*** Given text ***
Thus from every objective standard, Bush today poses a much greater potential threat to world peace and those countries which do not toe his line, than Hitler ever did. His military arsenal is far bigger and more lethal than any arsenal ever assembled in history. He has displayed an open contempt for the United Nations and International law and an easy willingness to use unilateral military force to even commit mass genocide by using weapons of mass destruction to achieve his ends. He has skillfully generated mass hysteria in the country to increase his own power by whittling down the power of the Congress, and eroding civil liberties. His personal commercial interests and those of his men are closely tied to oil and war and he has demonstrated that he will trample upon all international norms in the pursuit of those interests.
After he is through with Iraq, what is to prevent him from going after other countries? Not just Iran, Syria and North Korea (which he has called the axis of evil), but even Pakistan, India, (which possess nuclear weapons) and Saudi Arabia, Jordan etc (which have large oil reserves). And why would he not pursue countries like France, Russia and China thereafter? After all, they too represent potential threats to Bush’s strategic objective of dominating and controlling the world — an objective that was quite candidly articulated by his men (Cheney, Rumsfeld and Wolfowitz among others) in a strategic document called "Project for the New American Century". Thus what Bush has been saying about Saddam is certainly true of him. He must be stopped now before it is too late. The threatened war on Iraq has laid bare the threat posed by the US as never before. It is time for the entire international community and also the people of the US to come together and confront this threat. The costs of not doing so now would be much greater later.
*** End of Given text ***
*** Recorded information ***
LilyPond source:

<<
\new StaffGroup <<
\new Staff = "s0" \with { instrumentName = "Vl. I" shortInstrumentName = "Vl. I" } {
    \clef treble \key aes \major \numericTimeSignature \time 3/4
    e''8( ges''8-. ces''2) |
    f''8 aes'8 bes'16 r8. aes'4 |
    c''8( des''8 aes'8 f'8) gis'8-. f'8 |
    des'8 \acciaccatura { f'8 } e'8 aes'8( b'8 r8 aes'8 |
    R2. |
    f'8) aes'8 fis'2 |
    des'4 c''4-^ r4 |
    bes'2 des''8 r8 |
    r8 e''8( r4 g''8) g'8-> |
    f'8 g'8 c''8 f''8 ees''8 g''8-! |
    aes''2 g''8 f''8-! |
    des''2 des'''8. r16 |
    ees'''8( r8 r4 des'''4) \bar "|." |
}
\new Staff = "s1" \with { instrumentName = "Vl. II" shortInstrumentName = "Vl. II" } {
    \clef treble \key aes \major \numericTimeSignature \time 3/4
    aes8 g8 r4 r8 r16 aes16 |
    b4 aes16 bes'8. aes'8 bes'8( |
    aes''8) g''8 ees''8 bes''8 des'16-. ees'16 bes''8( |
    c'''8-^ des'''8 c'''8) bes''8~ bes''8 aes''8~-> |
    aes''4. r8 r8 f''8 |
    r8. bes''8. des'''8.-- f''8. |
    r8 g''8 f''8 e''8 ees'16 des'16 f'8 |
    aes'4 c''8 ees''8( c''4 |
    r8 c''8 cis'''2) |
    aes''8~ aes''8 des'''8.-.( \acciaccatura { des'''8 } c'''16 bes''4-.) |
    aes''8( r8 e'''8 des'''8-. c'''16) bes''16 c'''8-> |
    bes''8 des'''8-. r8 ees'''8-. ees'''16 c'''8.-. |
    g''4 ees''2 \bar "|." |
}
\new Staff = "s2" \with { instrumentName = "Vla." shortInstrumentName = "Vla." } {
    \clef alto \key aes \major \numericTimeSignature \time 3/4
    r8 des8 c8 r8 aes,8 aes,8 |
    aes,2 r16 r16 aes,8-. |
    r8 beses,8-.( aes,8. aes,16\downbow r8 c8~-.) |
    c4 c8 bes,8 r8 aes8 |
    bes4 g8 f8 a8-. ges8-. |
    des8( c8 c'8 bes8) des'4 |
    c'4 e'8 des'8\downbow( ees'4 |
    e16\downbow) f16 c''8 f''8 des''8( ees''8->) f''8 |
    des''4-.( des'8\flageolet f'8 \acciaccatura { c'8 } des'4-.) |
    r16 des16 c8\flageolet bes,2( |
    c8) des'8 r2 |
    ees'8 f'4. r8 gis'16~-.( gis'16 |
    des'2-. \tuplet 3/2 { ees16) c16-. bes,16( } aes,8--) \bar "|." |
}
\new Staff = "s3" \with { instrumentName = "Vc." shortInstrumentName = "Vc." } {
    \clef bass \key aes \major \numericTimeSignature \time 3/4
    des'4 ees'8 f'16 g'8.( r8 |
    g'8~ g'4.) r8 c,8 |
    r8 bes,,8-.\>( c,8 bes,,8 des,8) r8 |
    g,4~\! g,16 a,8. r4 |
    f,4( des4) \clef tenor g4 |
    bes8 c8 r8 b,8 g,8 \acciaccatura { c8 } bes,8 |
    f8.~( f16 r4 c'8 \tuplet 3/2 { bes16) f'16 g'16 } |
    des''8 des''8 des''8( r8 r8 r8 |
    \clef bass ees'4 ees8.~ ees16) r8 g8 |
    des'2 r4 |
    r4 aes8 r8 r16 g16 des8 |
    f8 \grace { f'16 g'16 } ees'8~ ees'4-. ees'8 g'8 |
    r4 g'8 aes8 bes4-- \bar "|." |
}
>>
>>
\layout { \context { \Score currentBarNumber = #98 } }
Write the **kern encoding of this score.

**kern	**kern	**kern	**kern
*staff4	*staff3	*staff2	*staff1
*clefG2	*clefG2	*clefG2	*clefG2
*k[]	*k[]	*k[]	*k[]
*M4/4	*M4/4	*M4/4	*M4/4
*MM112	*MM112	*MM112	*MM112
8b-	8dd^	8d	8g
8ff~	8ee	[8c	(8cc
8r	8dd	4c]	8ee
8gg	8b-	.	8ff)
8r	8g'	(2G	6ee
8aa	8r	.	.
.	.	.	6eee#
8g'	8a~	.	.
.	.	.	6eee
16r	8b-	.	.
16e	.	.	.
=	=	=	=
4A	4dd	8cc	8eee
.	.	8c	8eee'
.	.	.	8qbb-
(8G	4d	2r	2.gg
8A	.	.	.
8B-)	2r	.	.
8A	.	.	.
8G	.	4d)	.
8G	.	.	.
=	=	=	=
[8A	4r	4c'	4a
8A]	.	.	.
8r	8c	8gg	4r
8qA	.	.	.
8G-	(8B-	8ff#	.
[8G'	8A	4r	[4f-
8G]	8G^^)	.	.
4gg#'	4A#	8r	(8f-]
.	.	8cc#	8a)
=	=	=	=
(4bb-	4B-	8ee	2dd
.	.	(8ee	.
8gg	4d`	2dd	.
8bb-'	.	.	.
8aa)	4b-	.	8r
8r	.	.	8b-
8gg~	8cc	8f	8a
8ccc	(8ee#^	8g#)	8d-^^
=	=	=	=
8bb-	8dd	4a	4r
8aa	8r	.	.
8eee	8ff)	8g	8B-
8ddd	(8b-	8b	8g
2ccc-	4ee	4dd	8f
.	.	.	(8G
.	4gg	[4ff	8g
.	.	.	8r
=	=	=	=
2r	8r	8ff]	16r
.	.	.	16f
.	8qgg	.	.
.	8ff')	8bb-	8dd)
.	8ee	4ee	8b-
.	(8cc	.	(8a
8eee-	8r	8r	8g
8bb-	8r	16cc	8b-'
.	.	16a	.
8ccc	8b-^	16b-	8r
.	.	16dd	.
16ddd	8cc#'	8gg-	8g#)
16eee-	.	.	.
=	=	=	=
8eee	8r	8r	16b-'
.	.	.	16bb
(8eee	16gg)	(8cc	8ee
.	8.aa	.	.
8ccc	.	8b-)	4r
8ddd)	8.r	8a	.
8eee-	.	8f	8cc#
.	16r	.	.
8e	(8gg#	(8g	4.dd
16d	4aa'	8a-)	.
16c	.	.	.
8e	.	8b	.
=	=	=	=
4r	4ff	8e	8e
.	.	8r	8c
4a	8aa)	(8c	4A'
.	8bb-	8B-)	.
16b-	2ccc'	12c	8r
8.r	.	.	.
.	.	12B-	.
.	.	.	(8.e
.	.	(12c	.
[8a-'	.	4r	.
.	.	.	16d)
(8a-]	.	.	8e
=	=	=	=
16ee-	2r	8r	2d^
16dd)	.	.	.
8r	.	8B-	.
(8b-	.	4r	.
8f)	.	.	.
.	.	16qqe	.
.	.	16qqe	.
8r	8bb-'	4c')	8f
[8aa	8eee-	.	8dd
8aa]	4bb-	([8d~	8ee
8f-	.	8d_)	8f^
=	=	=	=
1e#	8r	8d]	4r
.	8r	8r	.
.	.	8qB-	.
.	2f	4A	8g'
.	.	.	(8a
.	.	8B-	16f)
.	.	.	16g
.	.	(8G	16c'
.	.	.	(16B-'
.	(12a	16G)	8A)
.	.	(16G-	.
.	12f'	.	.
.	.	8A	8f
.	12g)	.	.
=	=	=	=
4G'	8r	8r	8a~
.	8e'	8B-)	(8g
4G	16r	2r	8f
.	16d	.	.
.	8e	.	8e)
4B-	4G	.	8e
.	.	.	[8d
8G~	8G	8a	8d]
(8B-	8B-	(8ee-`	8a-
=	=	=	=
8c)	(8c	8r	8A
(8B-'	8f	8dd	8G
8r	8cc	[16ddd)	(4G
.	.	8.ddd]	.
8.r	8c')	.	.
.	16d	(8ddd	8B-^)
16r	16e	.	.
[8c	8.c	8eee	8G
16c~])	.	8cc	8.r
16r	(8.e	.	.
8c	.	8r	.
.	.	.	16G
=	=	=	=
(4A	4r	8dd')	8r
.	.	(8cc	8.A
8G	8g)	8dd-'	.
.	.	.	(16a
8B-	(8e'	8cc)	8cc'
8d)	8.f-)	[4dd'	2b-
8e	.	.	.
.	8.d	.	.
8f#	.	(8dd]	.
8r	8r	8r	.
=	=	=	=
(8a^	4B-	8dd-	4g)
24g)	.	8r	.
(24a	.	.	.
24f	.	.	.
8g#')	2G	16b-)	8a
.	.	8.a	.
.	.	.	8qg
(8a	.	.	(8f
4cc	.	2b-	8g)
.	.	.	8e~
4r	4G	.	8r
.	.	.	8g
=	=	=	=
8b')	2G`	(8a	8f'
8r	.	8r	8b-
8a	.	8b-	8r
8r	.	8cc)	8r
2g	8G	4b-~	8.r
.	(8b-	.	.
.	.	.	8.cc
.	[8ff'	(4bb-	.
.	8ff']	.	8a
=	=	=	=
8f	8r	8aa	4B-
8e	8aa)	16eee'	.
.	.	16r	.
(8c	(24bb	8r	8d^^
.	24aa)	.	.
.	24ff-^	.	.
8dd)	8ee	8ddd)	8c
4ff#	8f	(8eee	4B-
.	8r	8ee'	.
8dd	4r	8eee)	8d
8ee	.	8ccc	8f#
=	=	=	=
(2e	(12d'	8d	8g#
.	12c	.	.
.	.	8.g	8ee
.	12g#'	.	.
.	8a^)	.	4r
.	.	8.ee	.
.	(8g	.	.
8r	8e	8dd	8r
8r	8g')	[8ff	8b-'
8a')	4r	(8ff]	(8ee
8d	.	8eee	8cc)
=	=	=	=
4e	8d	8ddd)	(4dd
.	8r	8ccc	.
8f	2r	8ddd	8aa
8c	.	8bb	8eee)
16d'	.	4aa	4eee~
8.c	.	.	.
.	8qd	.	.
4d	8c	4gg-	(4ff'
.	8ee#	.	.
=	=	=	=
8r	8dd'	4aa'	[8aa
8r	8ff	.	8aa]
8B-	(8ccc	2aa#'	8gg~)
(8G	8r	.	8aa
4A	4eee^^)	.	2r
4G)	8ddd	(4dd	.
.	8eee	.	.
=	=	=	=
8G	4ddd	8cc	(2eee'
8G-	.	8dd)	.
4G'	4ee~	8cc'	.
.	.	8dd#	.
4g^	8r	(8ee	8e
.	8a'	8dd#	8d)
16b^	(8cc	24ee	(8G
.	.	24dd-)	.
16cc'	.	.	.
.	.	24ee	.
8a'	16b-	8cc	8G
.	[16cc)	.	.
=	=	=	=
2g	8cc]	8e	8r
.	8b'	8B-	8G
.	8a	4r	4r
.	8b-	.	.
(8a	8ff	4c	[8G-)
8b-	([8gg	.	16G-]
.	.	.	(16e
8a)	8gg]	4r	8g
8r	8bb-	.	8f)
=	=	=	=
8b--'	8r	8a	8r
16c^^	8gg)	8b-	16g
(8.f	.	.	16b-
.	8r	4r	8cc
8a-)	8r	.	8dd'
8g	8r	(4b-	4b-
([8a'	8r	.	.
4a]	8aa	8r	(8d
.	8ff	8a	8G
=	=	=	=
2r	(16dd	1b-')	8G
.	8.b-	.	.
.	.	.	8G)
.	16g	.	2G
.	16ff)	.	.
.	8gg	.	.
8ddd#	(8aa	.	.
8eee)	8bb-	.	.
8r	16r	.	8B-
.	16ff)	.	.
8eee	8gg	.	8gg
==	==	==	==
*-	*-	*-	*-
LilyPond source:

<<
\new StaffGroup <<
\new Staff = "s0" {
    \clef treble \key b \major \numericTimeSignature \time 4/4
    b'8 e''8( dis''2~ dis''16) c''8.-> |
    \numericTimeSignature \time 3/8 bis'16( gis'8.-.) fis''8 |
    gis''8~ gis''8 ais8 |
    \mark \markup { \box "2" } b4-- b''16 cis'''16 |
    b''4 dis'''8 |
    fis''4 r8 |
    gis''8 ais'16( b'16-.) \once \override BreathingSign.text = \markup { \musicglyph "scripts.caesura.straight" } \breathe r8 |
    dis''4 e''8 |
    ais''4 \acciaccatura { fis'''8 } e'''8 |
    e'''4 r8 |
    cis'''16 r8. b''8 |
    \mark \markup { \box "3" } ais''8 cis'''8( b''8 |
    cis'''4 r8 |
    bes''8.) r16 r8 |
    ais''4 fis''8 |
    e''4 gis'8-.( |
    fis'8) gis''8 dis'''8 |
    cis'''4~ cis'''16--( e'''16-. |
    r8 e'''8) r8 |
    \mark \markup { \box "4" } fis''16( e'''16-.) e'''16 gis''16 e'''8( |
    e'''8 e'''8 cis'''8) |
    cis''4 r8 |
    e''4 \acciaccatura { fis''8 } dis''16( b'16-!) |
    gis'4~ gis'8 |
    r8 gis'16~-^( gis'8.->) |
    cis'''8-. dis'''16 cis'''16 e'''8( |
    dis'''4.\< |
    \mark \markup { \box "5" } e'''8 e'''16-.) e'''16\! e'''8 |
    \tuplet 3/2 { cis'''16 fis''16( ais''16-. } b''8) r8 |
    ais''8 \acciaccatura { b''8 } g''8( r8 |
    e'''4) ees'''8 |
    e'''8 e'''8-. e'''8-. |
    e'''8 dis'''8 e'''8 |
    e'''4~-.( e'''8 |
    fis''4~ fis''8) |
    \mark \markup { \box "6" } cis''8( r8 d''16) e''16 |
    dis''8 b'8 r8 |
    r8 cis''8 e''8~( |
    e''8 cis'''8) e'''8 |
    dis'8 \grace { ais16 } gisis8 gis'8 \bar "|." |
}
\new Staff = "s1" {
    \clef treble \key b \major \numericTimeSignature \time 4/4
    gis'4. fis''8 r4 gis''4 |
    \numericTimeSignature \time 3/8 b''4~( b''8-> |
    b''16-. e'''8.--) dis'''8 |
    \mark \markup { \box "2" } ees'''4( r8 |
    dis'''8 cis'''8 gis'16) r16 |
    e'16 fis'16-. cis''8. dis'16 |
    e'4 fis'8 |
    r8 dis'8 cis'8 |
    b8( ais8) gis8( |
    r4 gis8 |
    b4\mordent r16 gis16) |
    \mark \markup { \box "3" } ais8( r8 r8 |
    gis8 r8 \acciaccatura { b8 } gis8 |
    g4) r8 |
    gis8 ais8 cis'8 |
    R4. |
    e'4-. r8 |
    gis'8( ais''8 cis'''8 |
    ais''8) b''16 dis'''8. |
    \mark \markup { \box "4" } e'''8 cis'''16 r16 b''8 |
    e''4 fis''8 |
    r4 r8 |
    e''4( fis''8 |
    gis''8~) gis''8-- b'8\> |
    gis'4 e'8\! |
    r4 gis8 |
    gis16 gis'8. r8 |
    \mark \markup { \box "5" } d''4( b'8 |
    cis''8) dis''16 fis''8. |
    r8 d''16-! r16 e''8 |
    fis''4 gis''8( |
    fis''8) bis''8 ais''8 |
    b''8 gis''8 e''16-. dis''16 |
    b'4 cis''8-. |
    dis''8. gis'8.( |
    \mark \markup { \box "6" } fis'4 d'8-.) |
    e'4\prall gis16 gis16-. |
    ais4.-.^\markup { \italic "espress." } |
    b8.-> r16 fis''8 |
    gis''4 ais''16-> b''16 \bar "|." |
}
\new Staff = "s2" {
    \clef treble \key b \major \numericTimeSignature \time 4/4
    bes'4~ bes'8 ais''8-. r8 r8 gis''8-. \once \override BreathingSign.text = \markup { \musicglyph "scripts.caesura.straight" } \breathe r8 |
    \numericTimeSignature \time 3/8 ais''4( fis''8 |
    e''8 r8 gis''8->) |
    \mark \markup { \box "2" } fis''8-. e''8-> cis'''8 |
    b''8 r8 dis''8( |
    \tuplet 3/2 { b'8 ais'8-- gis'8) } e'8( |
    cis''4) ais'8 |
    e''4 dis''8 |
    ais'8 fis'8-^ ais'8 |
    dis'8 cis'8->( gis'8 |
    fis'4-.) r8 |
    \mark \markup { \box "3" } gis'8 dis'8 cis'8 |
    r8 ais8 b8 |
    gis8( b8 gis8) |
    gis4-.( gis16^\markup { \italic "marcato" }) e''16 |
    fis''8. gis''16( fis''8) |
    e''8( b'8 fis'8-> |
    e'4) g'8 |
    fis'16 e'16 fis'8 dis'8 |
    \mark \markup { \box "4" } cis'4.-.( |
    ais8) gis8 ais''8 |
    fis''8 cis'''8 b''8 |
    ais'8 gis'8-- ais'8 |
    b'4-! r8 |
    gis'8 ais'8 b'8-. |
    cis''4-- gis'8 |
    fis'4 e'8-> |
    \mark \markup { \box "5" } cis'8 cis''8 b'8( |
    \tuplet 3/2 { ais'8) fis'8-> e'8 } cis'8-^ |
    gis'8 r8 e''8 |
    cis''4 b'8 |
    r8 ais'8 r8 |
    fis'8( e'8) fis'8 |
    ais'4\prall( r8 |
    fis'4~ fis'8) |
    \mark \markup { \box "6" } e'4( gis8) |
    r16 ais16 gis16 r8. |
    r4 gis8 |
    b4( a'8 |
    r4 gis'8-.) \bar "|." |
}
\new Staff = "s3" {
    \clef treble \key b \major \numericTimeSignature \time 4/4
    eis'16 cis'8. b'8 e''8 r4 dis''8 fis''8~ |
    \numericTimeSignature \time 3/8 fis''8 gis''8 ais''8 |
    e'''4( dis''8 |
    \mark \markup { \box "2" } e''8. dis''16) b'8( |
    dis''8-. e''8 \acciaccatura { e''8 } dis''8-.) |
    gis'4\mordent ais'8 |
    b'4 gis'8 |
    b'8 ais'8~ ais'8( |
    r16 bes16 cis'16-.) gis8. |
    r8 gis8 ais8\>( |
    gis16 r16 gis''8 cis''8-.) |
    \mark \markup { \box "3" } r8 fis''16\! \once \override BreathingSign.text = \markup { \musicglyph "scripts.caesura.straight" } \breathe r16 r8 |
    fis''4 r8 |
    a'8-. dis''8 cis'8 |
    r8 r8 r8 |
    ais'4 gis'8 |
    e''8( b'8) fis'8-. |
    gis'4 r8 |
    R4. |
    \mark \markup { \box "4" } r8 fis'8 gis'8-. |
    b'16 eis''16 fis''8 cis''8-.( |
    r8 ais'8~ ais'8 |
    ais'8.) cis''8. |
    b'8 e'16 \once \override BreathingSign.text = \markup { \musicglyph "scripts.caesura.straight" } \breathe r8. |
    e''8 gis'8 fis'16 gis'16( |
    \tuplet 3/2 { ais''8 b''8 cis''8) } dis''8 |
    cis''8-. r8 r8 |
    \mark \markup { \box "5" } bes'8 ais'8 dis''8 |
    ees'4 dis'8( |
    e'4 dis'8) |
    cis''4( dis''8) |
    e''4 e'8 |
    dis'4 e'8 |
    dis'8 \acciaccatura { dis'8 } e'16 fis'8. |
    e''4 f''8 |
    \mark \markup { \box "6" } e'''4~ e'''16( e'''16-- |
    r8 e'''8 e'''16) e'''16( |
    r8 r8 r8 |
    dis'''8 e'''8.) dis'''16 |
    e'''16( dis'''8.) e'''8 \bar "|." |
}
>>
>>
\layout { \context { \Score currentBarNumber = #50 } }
*** End of Recorded information ***
Repeat the Bush essay starting at the words "Thus from every" and stopping after "of those interests.", swapping "arsenal" for "stockpile" throughout. These items were taken from a different source.

▸ Worked solution:
Thus from every objective standard, Bush today poses a much greater potential threat to world peace and those countries which do not toe his line, than Hitler ever did. His military stockpile is far bigger and more lethal than any stockpile ever assembled in history. He has displayed an open contempt for the United Nations and International law and an easy willingness to use unilateral military force to even commit mass genocide by using weapons of mass destruction to achieve his ends. He has skillfully generated mass hysteria in the country to increase his own power by whittling down the power of the Congress, and eroding civil liberties. His personal commercial interests and those of his men are closely tied to oil and war and he has demonstrated that he will trample upon all international norms in the pursuit of those interests.